Sometimes, that next project is getting another cup of coffee and drinking it while it is still hot. Maybe I could pull a few weeds. Or jot down a few ideas for an article. Other times, we load up quickly and head out to check on spring baskets (status update- they are growing well!) More often than not, I am rushing to get new products ready before that initial wail reaches my ears, crossing my fingers that I can get one more load of plants ready to put onto tables.

The entire time, I am simply ecstatic that she can sleep so peacefully. How I long for an afternoon nap! Thankfully, throughout this tumultuous balancing act, I have the best village at my disposal. Most pre-nap walks are administered by my mother. Grandma comes and sweeps the sleepy one away for a bonding quiet time so I can have a few extra focused minutes of work. When I need to eat lunch, Opa is there, pacing back and forth and answering the phone with the little one in tow. Some of you have been fortunate enough to hear a certain set of lungs cooing in the background over the phone or in person. 

Watching her grow with The Garden Corner, even just over these short four months, has become one of my favorite pastimes. She seems to blossom with the coming of spring; the plants around her simply reflect her generally happy disposition. They almost appear to leaf out just for her. This special time has allowed me to reflect upon my happy childhood. 

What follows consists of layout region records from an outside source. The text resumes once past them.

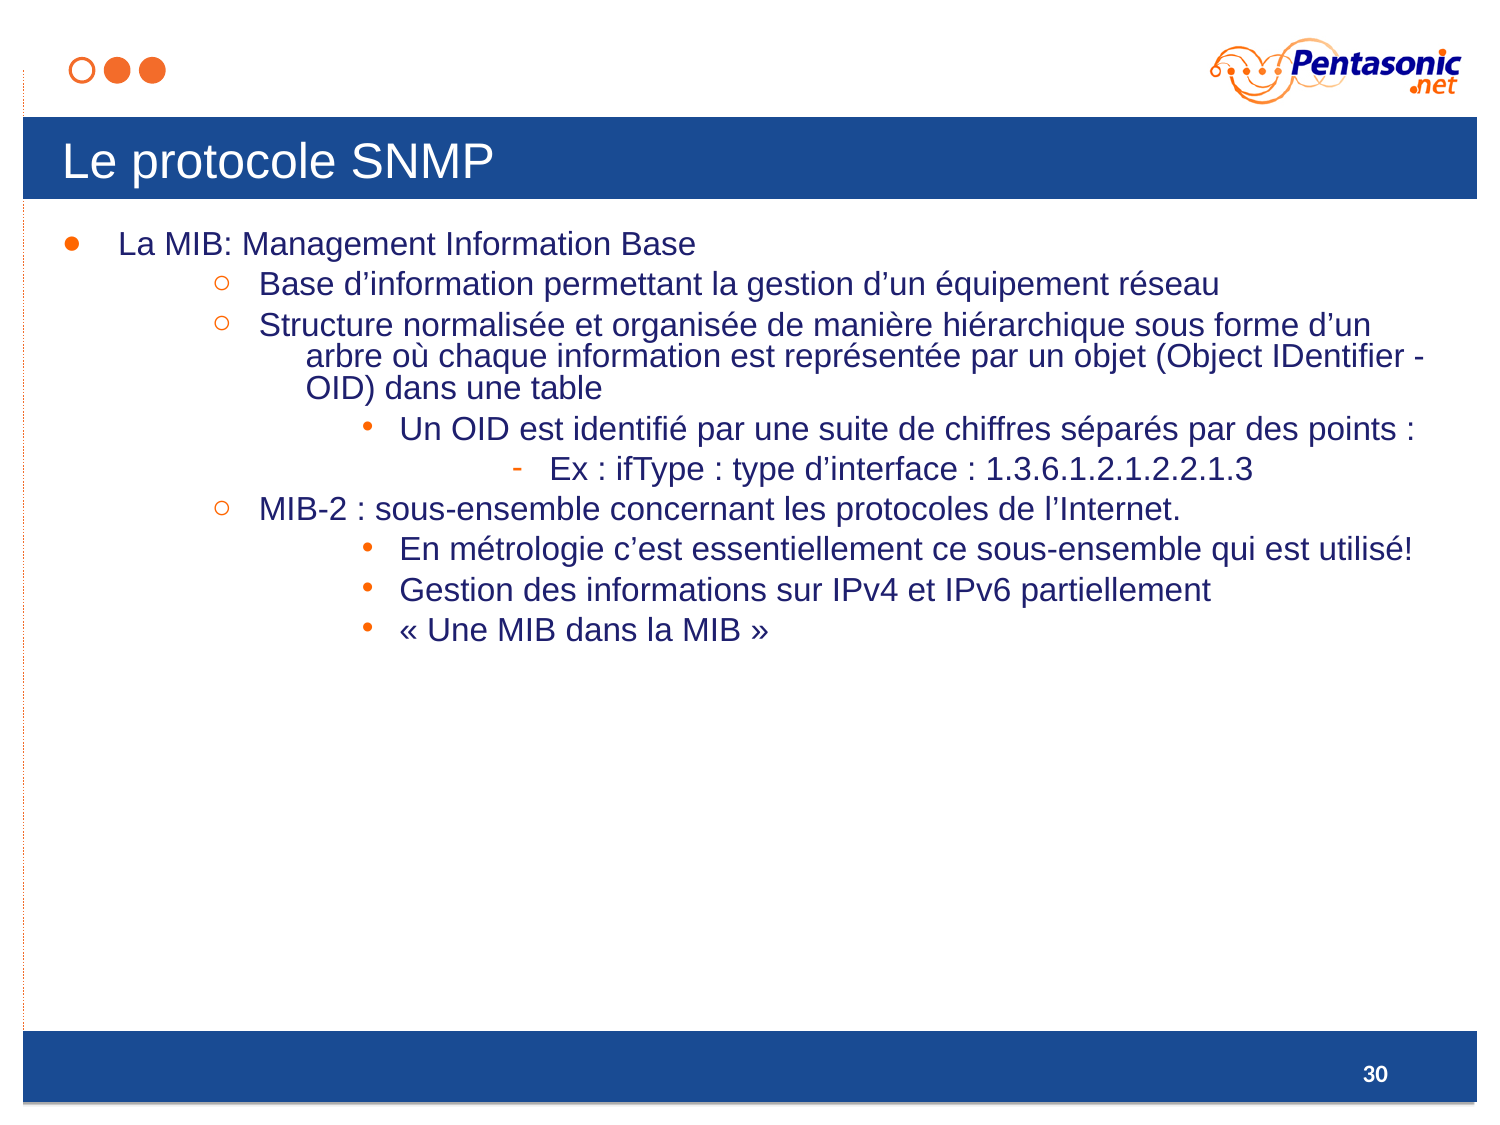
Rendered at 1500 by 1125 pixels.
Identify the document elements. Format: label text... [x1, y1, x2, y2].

title Le protocole SNMP [46, 117, 1454, 200]
list La MIB: Management Information Base Base d’information permettant la gestion d’un équipement réseau Structure normalisée et organisée de manière hiérarchique sous forme d’un arbre où chaque information est représentée par un objet (Object IDentifier - OID) dans une table Un OID est identifié par une suite de chiffres séparés par des points : Ex : ifType : type d’interface : 1.3.6.1.2.1.2.2.1.3 MIB-2 : sous-ensemble concernant les protocoles de l’Internet. En métrologie c’est essentiellement ce sous-ensemble qui est utilisé! Gestion des informations sur IPv4 et IPv6 partiellement « Une MIB dans la MIB » [46, 222, 1454, 1008]
text_box 30 [1347, 1042, 1477, 1103]
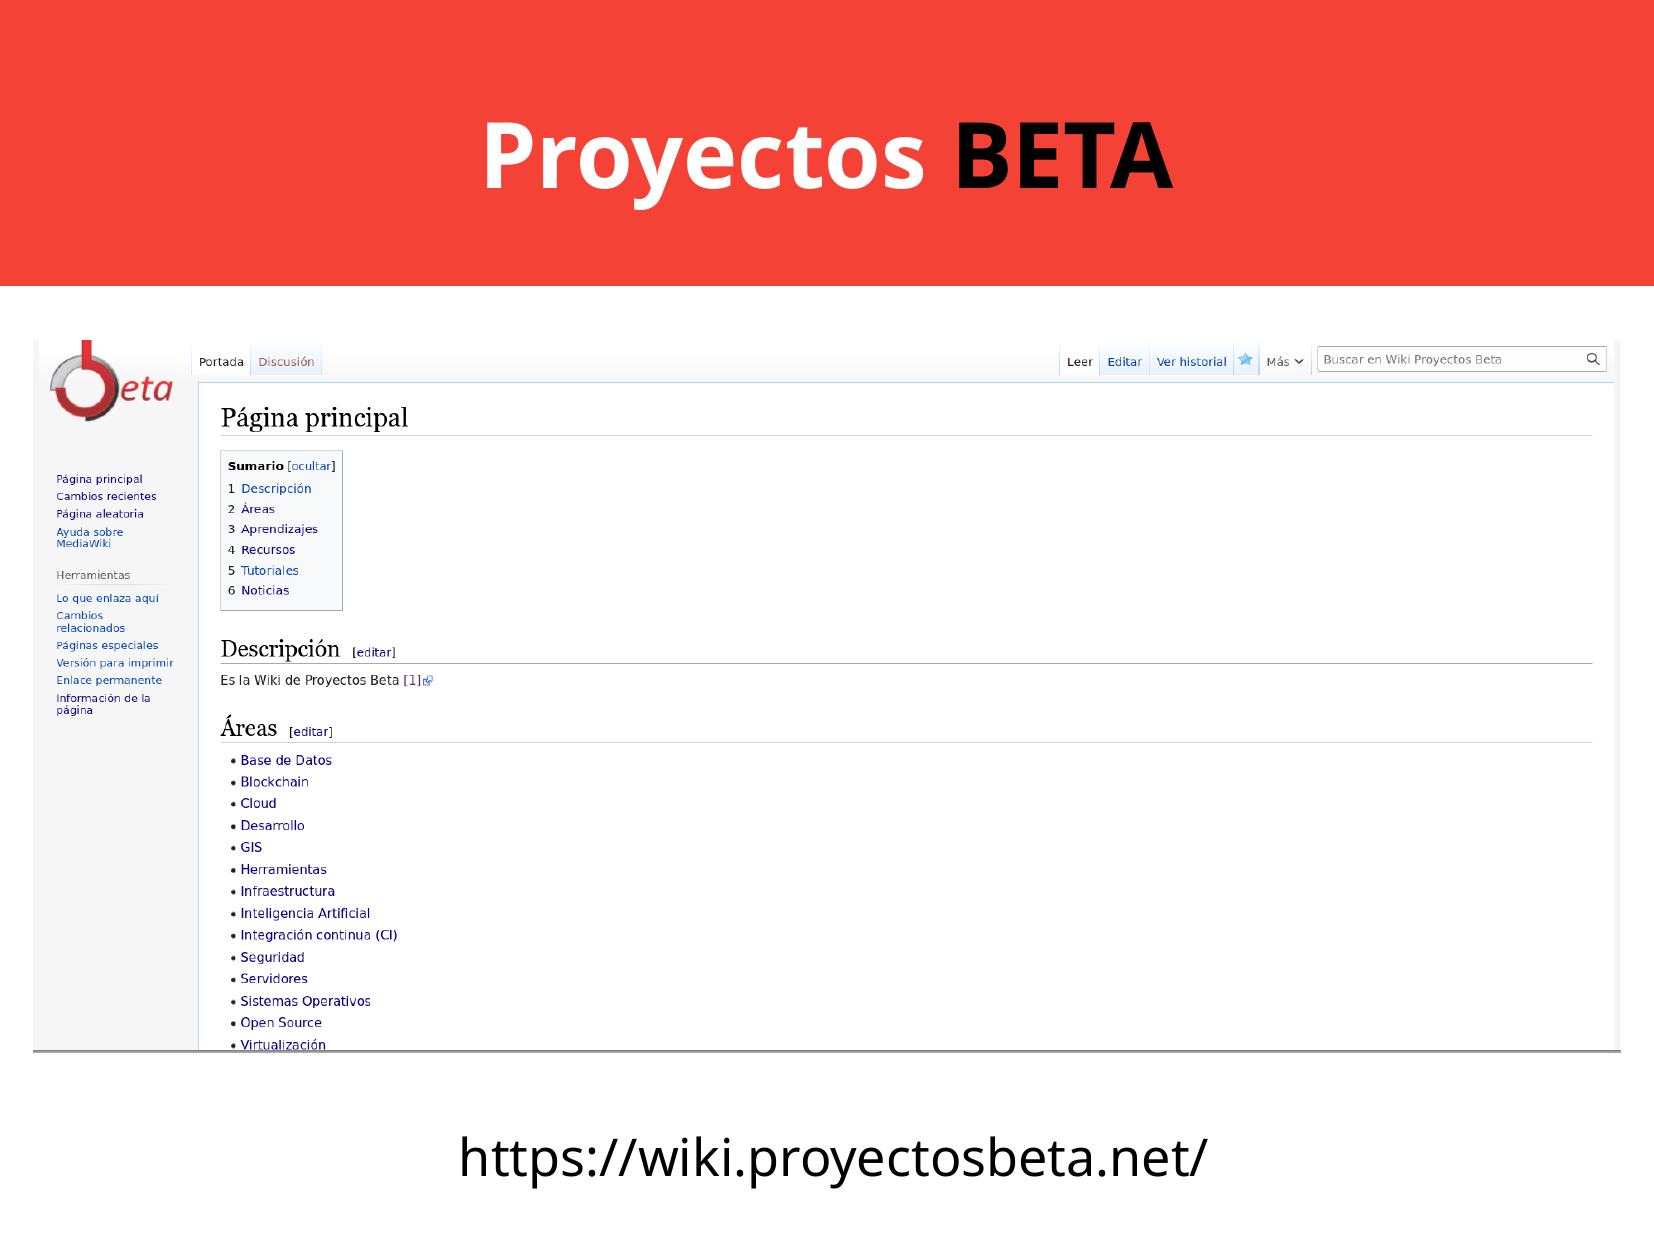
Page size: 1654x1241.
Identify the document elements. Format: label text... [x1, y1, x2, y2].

title Proyectos BETA [82, 49, 1571, 257]
picture [33, 340, 1621, 1051]
title https://wiki.proyectosbeta.net/ [90, 1095, 1579, 1217]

I have the fondest memories of “Grandma’s garden” and “Oma’s fresh fruit.” Very specific plants can instantly trigger a flashback. The smell of jasmine, the bright yellow blooming tulips, and even the sound of a mower cutting the lawn remind me of my younger days. Hunting around for secret treasures that could be found, perhaps a frog, or a fresh egg. Allowing my imagination to run wild as I pretended to survive the harsh, harsh wilderness, only to be called in for lunch. Many of my core moments are grounded in their yards. 

In my experience, the garden is often a very easy place to connect with our past. A fellow Rebel Gardener called just the other day, asking if we would have the specific red flower that her grandma always had in her window. After a few probing questions, we were happy to discover that the red bloom belonged to a geranium that we would certainly be able to connect her with. The happiness it brought her is something I am blessed to experience every day at work. 

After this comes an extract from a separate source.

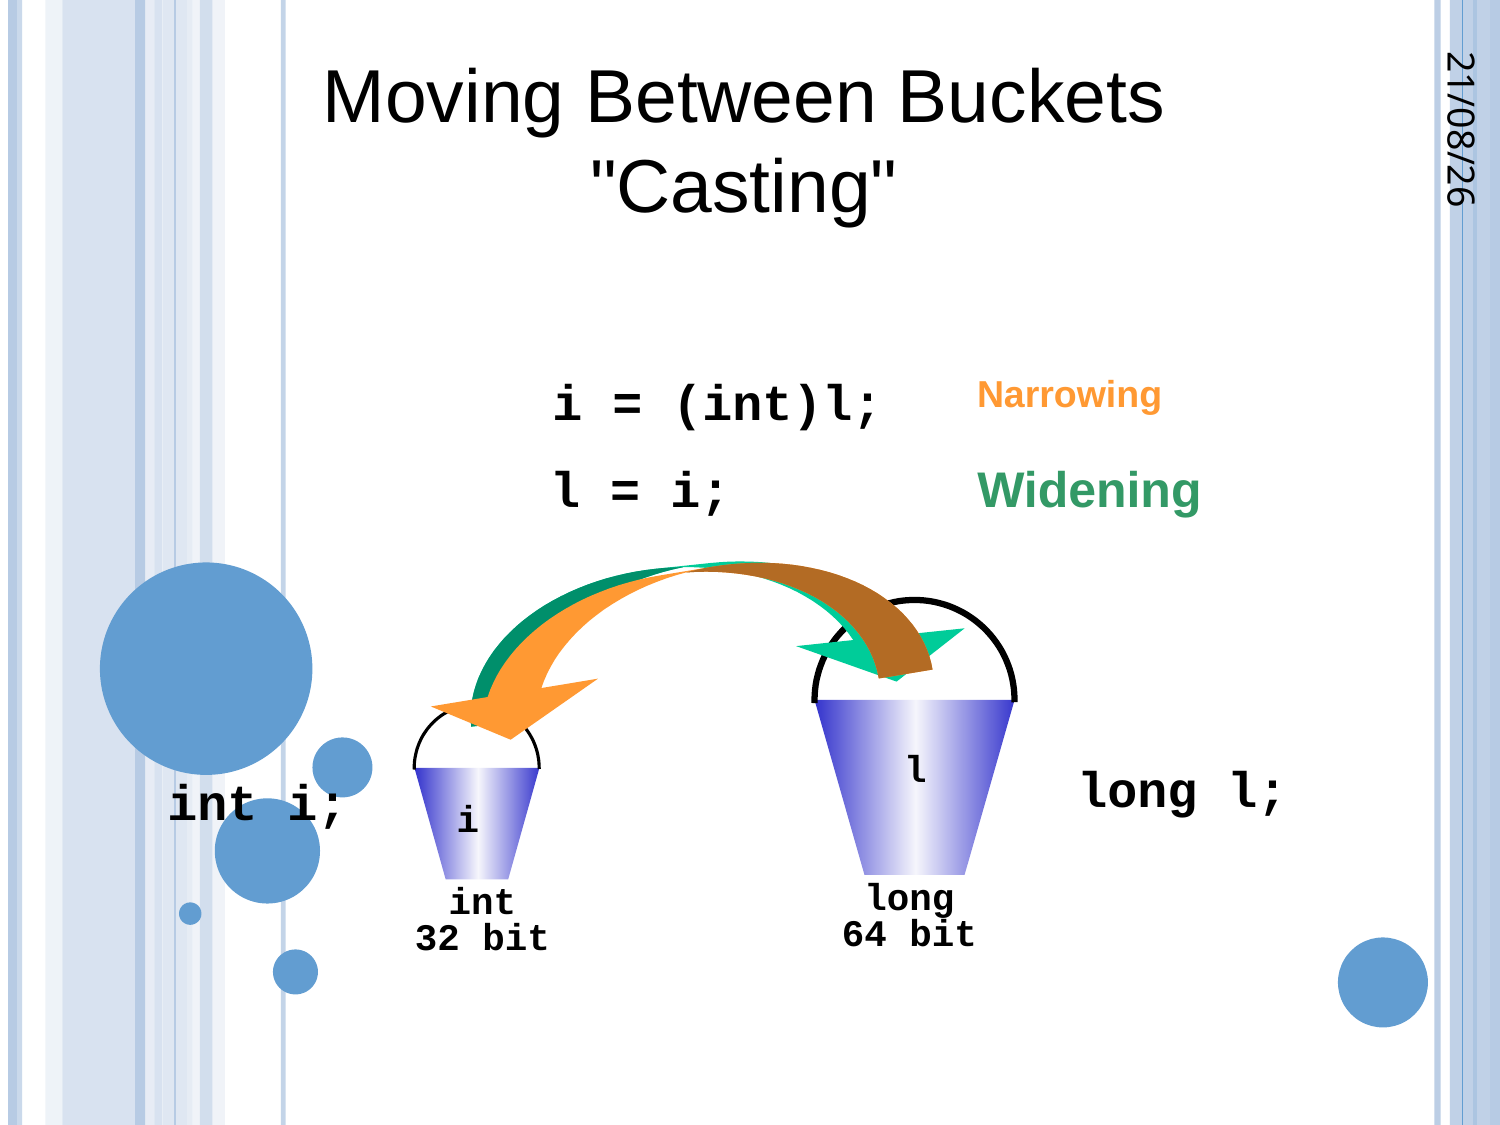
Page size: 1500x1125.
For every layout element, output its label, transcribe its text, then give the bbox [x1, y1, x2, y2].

As I watch my child dream peacefully, I can only imagine how my daughter may have memories of the yards that belong to her grandmothers. She already has spent countless hours watching Grandma carefully tend to her yard. Pulling weeds, trimming heuchera, and laying fresh soil, the little one is never far out of reach. This year, we will have to hunt for something very unique to put in Grandma’s garden -perhaps a hanging basket?

As a particular holiday approaches (it comes early every May), I encourage us to think of the plants that remind us of not just Moms, but any individual who held a special role. If you can, give them a plant, to say, “This reminded me of you.” If not, give yourself a plant, so that every time you gaze upon that distinctive something, you are reminded of someone just as wonderful. In my life, I have found that plants are the key to reminding us of very important people who helped us grow.